California, increasingly known for its faults, has a major problem. Its politicians have rocks in their heads.
As the state teeters on the brink of insolvency, legislators are considering de-listing the mineral serpentine as the state rock.
Sponsored by State Senator Gloria Romero, a Democrat hailing from la la L.A., Senate Bill 624 would raise “awareness to protect the health of our citizens. Serpentine contains asbestos, a known carcinogen. Toxic materials have no place serving as emblems for the state.”
The trouble with this is that not all — or even most — samples of the mineral (or, more correctly, mineral group) contain asbestos. Geologists, when they learned about the bill, were all abuzz. What was the Senate up to when it voted to throw out the rock?

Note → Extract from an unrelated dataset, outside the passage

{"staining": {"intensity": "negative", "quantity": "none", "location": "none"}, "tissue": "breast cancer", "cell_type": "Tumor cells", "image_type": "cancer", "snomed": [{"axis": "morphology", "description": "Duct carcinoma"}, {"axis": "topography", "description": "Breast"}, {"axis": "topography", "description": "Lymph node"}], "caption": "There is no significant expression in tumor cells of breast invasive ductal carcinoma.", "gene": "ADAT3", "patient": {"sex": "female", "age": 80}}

Dan Walters, writing in the Monterey Herald, has the answer: Litigation. If the state defines serpentine itself as asbestos-laden — not just those forms that sometimes contain the substance — then trial lawyers can sue more people for having the rocks on their property, etc. Predictably, the “language in the bill was provided by the Asbestos Disease Awareness Organization, an anti-asbestos group whose major sponsors are law firms specializing in asbestos litigation.”
If California legislators toss out the state rock to aid lawyers in plundering others, maybe the state’s citizens can use the initiative to make the rock the official symbol of the California Legislature. But only those chrysotile forms that contain the dreaded silicate.
This is Common Sense. I’m Paul Jacob.